Repeat the lines below word for word, leaving out the pictures.

___ Recorded data

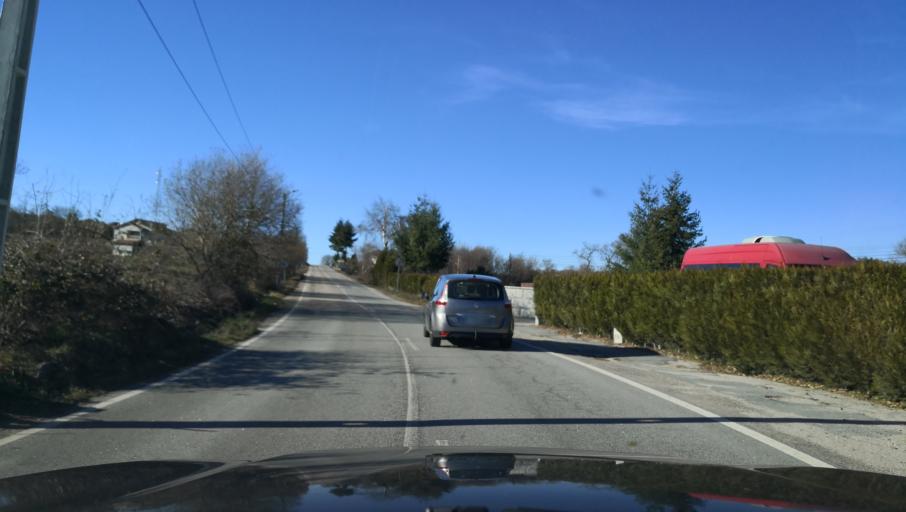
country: PT
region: Vila Real
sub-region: Vila Pouca de Aguiar
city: Vila Pouca de Aguiar
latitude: 41.4996
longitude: -7.6842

______

• **Worked solution**:
country: PT
region: Vila Real
sub-region: Vila Pouca de Aguiar
city: Vila Pouca de Aguiar
latitude: 41.4996
longitude: -7.6842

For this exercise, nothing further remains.